As for questions of oversight, in a letter to shareholders earlier this month, the bank’s presiding director, Lee Raymond, and William Weldon, the chairman of the board’s governance committee, said they’d held the bank and Mr Dimon to account, “even though the company achieved record earnings in 2012”.
“During Mr Dimon’s tenure, and largely with the current board in place, our stock has outperformed the industry averages and most other financial services companies, and we have achieved a top-two leadership position in each of our lines of business,” they wrote.
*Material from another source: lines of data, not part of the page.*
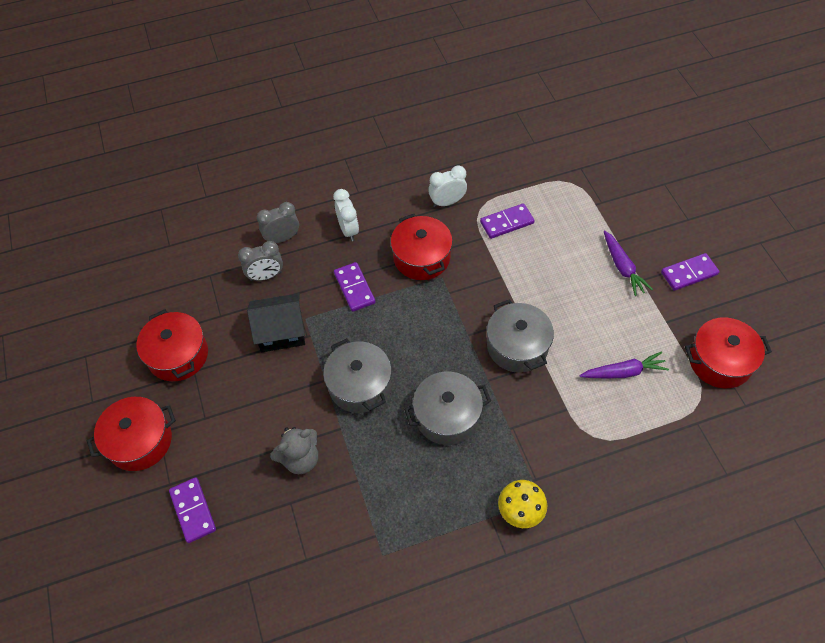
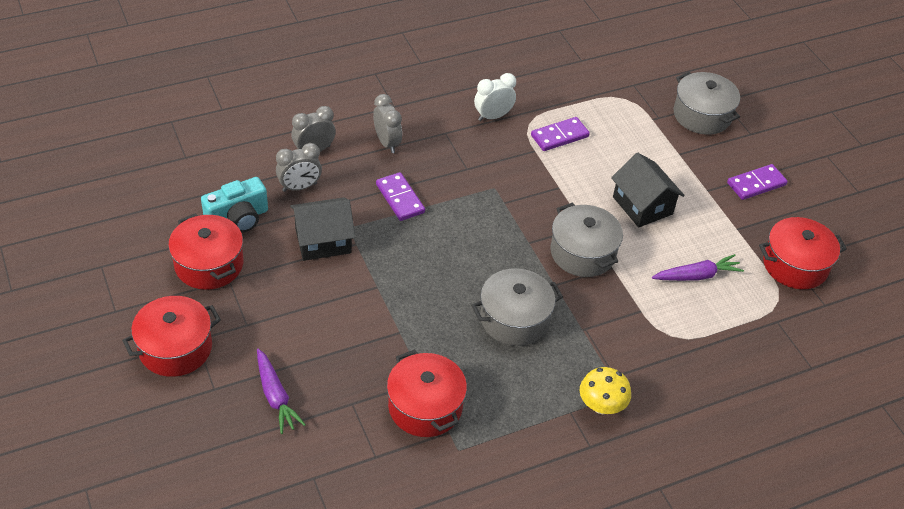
camera: 10 degrees left, 10 degrees down
(193, 511) = (244, 413): purple domino -> none
(208, 308) = (238, 218): none -> turquoise camera
(300, 459) = (358, 362): grey teddy bear -> none
(348, 230) = (387, 143): white clock -> grey clock
(360, 385) = (416, 291): grey pot -> grey pot (702, 115)
(421, 257) = (471, 169): red pot -> red pot (425, 407)
(578, 296) = (642, 205): none -> black house
(622, 267) = (686, 178): purple carrot -> purple carrot (276, 396)

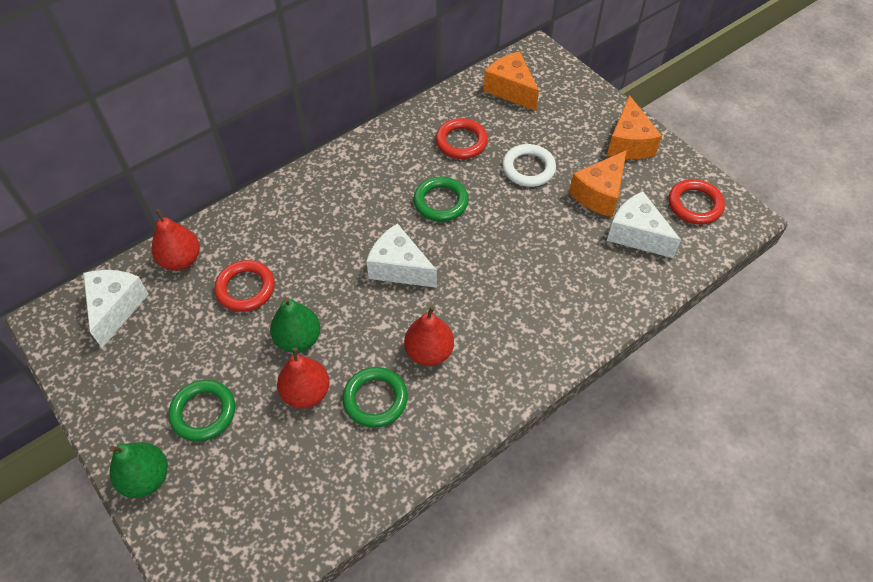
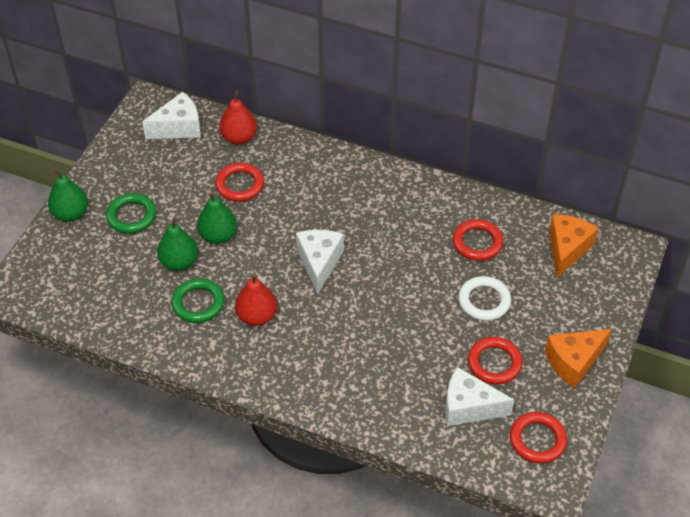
camera: 60 degrees right, 5 degrees down
(306, 393) = (179, 262): red pear -> green pear
(441, 202) = (402, 258): green ring -> none
(599, 194) = (494, 363): orange cheese -> red ring
(636, 234) = (468, 407): white cheese -> white cheese turned 90 degrees counterclockwise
Mr Dimon’s supporters also point out how far the bank’s share price has come, despite the Whale losses. The stock began 2013 at just over $40 apiece. Since then, strong quarterly earnings have helped to drive the price up to over $50.
Already, even before the meeting commences, the proposal has sparked controversy, after the firm that’s been collecting ballots cut off those who put forward the proposal from receiving early voting tallies. The move by Broadridge was triggered following a request from a Wall Street lobby group. JP Morgan’s managers, however, continued to receive updates on how the voting was going.
Mr Dimon himself has not said much in recent days – at least not publicly. But earlier this month he was reported to have to hinted that “I might leave” if the proposal does succeed today. On the other hand, if the proposal fails to attract enough support, it will cement his position as one of the most powerful – if not the most powerful – bank bosses of our time.